Under this line are records; the part from the line containing "メガちゃん【メガちゃんねる】" through the line containing "Inc. Wszelkie prawa" should be repeated exactly. Please exclude pictures.

DATA PROVIDED ::
⟨

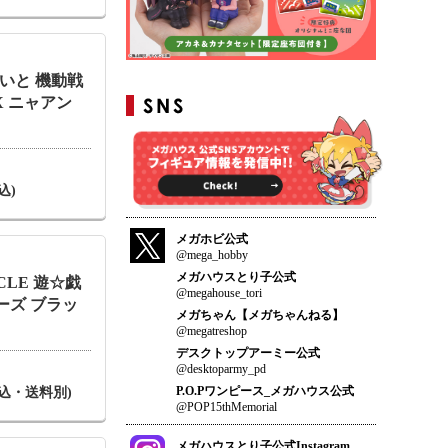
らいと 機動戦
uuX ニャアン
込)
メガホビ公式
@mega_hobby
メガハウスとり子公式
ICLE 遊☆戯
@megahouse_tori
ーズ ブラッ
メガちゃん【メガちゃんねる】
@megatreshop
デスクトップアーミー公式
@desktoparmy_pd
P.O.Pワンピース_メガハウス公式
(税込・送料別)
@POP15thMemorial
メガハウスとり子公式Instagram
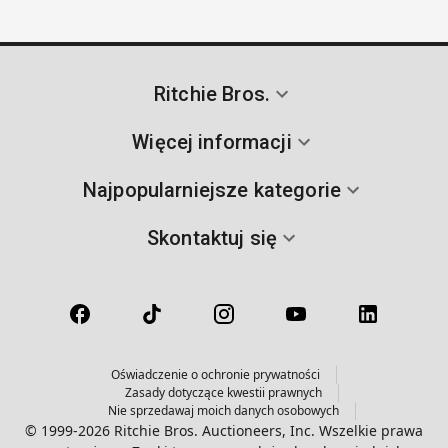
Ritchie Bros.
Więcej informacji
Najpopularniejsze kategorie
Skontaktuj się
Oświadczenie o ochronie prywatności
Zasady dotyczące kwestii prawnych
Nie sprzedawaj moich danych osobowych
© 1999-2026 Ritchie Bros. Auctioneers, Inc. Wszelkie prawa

⟩
⟨

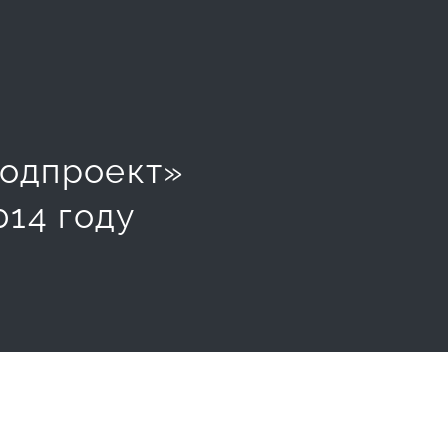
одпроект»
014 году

⟩

RESULT FOR THIS EXERCISE ::
メガちゃん【メガちゃんねる】
@megatreshop
デスクトップアーミー公式
@desktoparmy_pd
P.O.Pワンピース_メガハウス公式
(税込・送料別)
@POP15thMemorial
メガハウスとり子公式Instagram
Ritchie Bros.
Więcej informacji
Najpopularniejsze kategorie
Skontaktuj się
Oświadczenie o ochronie prywatności
Zasady dotyczące kwestii prawnych
Nie sprzedawaj moich danych osobowych
© 1999-2026 Ritchie Bros. Auctioneers, Inc. Wszelkie prawa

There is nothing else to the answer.